Sie blickte wieder zu Cody zurück und stellte fest, dass sein Auftreten sie trotz der Warnungen faszinierte.
Denk nicht mal dran, ermahnte sie sich sofort. Auf keinen Fall wollte sie Bettys Beispiel folgen. Außerdem war sich Jenny nicht einmal sicher, ob und wie weit es bei ihr über normales Interesse hinausging. Gut möglich, dass das bisschen Begeisterung sehr bald wieder abflachte.
Derweil hatte das Liebespaar seine Zungenakrobatik beendet und beobachtete ebenfalls die Wellenreiter.

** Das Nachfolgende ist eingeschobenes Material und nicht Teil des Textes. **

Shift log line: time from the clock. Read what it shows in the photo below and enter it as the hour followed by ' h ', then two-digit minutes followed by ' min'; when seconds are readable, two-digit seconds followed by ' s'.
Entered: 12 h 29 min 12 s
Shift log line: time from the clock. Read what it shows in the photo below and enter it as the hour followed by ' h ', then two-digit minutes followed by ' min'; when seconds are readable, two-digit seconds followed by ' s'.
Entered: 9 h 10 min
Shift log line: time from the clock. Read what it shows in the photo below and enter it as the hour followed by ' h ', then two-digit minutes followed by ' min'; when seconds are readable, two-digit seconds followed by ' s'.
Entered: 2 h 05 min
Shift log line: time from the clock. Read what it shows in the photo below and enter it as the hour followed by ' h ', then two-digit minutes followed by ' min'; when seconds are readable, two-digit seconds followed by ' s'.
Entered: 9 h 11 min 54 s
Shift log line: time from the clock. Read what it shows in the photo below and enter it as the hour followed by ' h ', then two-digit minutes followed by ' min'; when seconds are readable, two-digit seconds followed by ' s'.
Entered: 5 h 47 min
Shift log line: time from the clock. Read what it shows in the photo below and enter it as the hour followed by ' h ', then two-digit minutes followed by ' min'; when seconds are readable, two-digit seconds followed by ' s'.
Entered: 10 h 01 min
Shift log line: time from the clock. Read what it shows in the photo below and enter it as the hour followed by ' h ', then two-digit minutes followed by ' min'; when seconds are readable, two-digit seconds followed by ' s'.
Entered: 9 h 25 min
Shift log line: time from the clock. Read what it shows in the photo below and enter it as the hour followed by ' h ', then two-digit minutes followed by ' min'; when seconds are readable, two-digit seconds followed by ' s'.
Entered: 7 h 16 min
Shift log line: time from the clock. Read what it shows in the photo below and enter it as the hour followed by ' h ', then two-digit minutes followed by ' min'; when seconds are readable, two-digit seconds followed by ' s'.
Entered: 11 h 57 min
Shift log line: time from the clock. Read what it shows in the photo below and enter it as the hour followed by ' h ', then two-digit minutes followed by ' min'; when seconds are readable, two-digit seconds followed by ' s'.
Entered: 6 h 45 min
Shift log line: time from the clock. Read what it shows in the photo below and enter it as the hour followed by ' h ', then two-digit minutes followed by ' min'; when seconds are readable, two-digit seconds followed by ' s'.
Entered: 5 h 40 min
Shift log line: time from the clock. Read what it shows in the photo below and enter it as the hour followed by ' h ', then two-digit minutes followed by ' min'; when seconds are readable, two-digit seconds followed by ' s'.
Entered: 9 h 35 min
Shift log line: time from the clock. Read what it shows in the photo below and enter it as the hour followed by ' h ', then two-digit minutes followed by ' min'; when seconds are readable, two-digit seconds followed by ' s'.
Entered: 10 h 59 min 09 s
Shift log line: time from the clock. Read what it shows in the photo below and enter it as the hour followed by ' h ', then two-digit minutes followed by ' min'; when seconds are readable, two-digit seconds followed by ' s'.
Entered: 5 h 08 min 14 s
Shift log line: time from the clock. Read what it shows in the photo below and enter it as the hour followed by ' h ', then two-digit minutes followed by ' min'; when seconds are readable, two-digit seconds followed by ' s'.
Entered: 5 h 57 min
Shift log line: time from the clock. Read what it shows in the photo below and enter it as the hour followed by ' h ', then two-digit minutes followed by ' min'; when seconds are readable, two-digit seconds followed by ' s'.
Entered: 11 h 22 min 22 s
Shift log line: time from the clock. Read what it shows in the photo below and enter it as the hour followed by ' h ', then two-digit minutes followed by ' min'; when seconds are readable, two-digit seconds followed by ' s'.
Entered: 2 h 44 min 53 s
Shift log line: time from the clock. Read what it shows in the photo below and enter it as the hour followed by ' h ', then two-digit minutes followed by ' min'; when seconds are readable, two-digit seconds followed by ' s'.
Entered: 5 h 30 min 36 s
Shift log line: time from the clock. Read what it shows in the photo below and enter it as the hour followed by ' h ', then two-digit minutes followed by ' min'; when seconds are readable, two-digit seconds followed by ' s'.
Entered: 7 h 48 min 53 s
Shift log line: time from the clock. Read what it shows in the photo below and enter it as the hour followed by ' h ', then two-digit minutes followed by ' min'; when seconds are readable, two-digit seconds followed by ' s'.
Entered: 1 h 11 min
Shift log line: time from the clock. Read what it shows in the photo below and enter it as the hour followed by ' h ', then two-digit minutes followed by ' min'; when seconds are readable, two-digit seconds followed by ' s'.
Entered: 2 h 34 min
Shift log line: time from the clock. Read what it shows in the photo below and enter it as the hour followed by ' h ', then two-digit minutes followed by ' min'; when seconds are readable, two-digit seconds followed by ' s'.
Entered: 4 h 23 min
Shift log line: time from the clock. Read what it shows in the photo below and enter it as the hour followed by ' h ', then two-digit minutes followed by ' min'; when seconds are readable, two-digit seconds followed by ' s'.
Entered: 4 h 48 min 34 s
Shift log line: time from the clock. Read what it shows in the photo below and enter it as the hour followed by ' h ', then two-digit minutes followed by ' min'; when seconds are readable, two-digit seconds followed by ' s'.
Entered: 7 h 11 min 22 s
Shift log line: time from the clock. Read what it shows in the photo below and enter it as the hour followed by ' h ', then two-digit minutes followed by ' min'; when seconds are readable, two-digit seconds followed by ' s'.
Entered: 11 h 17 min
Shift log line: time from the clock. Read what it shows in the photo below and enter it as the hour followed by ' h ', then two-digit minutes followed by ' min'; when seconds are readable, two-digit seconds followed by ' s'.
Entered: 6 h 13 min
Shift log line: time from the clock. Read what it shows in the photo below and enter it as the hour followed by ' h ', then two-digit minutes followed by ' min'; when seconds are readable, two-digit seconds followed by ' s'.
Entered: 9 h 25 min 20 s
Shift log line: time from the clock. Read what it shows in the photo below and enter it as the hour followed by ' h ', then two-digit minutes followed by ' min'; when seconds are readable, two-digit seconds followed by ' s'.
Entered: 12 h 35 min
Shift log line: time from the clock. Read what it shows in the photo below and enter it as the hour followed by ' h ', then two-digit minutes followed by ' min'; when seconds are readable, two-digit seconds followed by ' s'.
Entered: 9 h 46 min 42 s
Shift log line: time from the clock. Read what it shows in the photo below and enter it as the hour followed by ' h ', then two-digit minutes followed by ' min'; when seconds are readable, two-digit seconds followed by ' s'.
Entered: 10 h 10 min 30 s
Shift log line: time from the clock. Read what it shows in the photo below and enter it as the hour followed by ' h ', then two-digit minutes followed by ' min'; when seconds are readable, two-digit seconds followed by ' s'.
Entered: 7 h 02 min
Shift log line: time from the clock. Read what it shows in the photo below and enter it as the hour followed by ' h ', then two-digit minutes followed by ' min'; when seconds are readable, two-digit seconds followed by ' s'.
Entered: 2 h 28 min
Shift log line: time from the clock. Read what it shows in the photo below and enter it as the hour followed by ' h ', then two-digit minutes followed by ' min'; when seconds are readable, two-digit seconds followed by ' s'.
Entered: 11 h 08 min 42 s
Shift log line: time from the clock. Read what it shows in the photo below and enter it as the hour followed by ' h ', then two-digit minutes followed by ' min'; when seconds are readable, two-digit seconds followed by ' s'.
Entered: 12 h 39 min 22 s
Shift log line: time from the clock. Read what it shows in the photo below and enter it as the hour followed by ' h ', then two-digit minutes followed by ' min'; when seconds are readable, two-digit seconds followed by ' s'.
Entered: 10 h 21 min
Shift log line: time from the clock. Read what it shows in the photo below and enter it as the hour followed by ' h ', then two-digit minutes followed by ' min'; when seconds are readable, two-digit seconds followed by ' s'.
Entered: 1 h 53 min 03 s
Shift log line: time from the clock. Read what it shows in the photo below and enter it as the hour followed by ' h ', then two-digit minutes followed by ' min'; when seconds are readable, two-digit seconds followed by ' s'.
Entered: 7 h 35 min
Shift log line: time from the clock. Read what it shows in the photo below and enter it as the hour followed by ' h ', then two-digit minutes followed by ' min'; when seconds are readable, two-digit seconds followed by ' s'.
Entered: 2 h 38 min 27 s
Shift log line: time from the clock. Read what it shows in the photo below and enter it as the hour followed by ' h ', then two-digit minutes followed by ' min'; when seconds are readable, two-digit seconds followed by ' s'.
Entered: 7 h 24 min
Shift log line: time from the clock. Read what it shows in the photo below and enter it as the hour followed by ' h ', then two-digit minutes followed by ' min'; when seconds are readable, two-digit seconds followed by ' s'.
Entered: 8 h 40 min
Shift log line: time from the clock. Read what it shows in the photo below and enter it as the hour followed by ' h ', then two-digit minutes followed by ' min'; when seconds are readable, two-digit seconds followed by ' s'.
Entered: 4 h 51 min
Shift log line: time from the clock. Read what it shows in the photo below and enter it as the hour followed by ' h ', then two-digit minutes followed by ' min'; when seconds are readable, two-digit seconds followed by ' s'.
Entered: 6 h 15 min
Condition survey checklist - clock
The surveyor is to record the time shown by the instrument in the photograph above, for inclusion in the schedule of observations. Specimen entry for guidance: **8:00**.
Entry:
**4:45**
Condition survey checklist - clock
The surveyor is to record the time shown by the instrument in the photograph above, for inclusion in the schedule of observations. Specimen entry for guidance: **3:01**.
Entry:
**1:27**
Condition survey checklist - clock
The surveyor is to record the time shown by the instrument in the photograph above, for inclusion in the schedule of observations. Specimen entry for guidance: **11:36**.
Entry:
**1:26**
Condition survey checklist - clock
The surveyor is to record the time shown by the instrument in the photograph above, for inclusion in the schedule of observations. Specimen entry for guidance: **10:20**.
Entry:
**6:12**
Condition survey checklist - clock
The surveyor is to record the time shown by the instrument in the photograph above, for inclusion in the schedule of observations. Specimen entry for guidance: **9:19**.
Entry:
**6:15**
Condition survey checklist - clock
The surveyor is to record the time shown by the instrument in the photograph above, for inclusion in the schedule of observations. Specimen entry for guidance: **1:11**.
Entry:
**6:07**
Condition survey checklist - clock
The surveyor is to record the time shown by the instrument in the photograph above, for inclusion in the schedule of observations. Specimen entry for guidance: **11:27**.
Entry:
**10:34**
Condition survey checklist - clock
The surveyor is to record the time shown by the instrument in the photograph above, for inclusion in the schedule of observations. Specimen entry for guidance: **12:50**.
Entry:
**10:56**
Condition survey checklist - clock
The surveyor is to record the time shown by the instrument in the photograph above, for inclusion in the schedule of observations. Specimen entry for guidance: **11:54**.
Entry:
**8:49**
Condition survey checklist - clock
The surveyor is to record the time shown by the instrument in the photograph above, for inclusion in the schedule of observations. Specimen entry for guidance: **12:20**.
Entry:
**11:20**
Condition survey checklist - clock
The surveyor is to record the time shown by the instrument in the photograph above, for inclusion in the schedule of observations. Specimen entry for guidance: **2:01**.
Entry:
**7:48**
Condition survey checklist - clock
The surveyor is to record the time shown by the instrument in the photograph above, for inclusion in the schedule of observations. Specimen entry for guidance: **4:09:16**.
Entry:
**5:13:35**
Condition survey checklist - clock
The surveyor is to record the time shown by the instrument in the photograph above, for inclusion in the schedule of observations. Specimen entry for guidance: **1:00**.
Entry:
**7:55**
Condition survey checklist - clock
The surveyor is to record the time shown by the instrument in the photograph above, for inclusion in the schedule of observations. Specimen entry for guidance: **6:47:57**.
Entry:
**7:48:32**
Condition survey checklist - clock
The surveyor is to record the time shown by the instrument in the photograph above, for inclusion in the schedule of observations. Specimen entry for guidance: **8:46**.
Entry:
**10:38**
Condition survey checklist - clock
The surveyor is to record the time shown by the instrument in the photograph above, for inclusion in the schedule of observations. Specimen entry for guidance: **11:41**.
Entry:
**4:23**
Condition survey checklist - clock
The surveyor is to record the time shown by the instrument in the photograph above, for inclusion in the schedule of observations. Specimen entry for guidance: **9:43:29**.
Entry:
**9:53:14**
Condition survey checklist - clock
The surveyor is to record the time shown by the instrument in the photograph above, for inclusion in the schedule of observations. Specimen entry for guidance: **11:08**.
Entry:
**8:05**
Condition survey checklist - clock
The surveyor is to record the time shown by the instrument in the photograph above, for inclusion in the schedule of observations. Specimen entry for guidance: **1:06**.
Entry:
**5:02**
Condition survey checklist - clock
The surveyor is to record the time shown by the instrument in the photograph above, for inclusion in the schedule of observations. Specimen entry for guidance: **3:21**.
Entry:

Sheryl brummte verächtlich. »Irgendwann bricht sich einer von denen den Hals.«
»Die wissen schon, was sie tun«, sagte Norman und wandte sich Jenny zu. »Und wie sieht es aus? Kommst du heute Abend mit ins Shadows?«
Er war die vergangenen Minuten also doch nicht komplett taub gewesen.
»Ich weiß noch nicht. Ich muss vorher erst mal zuhause vorbeischauen.«
Sheryl nickte, sagte aber nichts. Über Dinge wie Eltern wurde hier sowieso nicht gern gesprochen, das hatte Jenny bereits mitbekommen. Sie warf einen Blick auf die Uhr. Kurz vor sechs. Fast vier Stunden befand sie sich schon hier und bereute keinen Augenblick davon. Mit etwas Glück würde der Abend genauso toll werden.
6
Die Dämmerung setzte bereits ein, als sie ins Motel zurückkehrte. Sheryl und der Rest der Gruppe warteten auf dem Parkplatz und Jenny beeilte sich, damit ihre neuen Freunde nicht zu lang warten mussten.
Nachdem sie sich schnell andere Sachen angezogen und Parfüm aufgelegt hatte, klopfte sie an die Zimmertür ihrer Eltern. Mom und Dad studierten Zeitschriften und wirkten nach wie vor glücklich.